━━ The data ━━
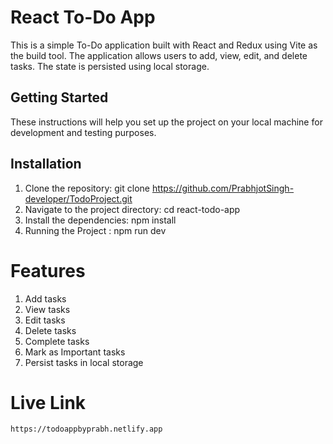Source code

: # React To-Do App
This is a simple To-Do application built with React and Redux using Vite as the build tool. The application allows users to add, view, edit, and delete tasks. The state is persisted using local storage.

## Getting Started
These instructions will help you set up the project on your local machine for development and testing purposes.

## Installation

1. Clone the repository:
    git clone https://github.com/PrabhjotSingh-developer/TodoProject.git
2. Navigate to the project directory:
     cd react-todo-app
3. Install the dependencies:
     npm install
4. Running the Project : 
     npm run dev

# Features
1. Add tasks
2. View tasks
3. Edit tasks
4. Delete tasks
5. Complete tasks
6. Mark as Important tasks
7. Persist tasks in local storage

# Live Link 
    https://todoappbyprabh.netlify.app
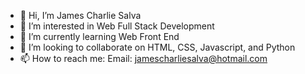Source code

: - 👋 Hi, I’m James Charlie Salva
- 👀 I’m interested in Web Full Stack Development
- 🌱 I’m currently learning Web Front End
- 💞️ I’m looking to collaborate on HTML, CSS, Javascript, and Python
- 📫 How to reach me: Email: jamescharliesalva@hotmail.com

<!---
fireburn553/fireburn553 is a ✨ special ✨ repository because its `README.md` (this file) appears on your GitHub profile.
You can click the Preview link to take a look at your changes.
--->

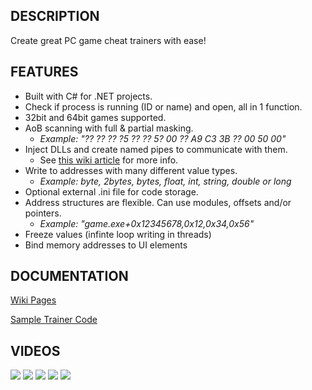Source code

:## DESCRIPTION
Create great PC game cheat trainers with ease!

## FEATURES
* Built with C# for .NET projects.
* Check if process is running (ID or name) and open, all in 1 function.
* 32bit and 64bit games supported.
* AoB scanning with full & partial masking.
    * _Example: "?? ?? ?? ?5 ?? ?? 5? 00 ?? A9 C3 3B ?? 00 50 00"_
* Inject DLLs and create named pipes to communicate with them.
    * See [this wiki article](https://github.com/erfg12/memory.dll/wiki/Using-Named-Pipes) for more info.
* Write to addresses with many different value types.
    * _Example: byte, 2bytes, bytes, float, int, string, double or long_
* Optional external .ini file for code storage.
* Address structures are flexible. Can use modules, offsets and/or pointers. 
    * _Example: "game.exe+0x12345678,0x12,0x34,0x56"_
* Freeze values (infinte loop writing in threads)
* Bind memory addresses to UI elements

## DOCUMENTATION
[Wiki Pages](https://github.com/erfg12/memory.dll/wiki)

[Sample Trainer Code](https://github.com/erfg12/CSharp-Game-Trainers)

## VIDEOS
[![](https://img.youtube.com/vi/J-Zp6XtxnX0/0.jpg)](https://www.youtube.com/watch?v=J-Zp6XtxnX0)
[![](https://img.youtube.com/vi/OKJsbDDh5CE/0.jpg)](https://www.youtube.com/watch?v=OKJsbDDh5CE)
[![](https://img.youtube.com/vi/STPrGJ8eI8Y/0.jpg)](https://www.youtube.com/watch?v=STPrGJ8eI8Y)
[![](https://img.youtube.com/vi/w9m0gmcS82Y/0.jpg)](https://www.youtube.com/watch?v=w9m0gmcS82Y)
[![](https://img.youtube.com/vi/3u8bxtqCtcQ/0.jpg)](https://www.youtube.com/watch?v=3u8bxtqCtcQ)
━━━
_The problem_
Within the entries, find all lines that contain "your" and copy each one.

_Output_
These instructions will help you set up the project on your local machine for development and testing purposes.
fireburn553/fireburn553 is a ✨ special ✨ repository because its `README.md` (this file) appears on your GitHub profile.
You can click the Preview link to take a look at your changes.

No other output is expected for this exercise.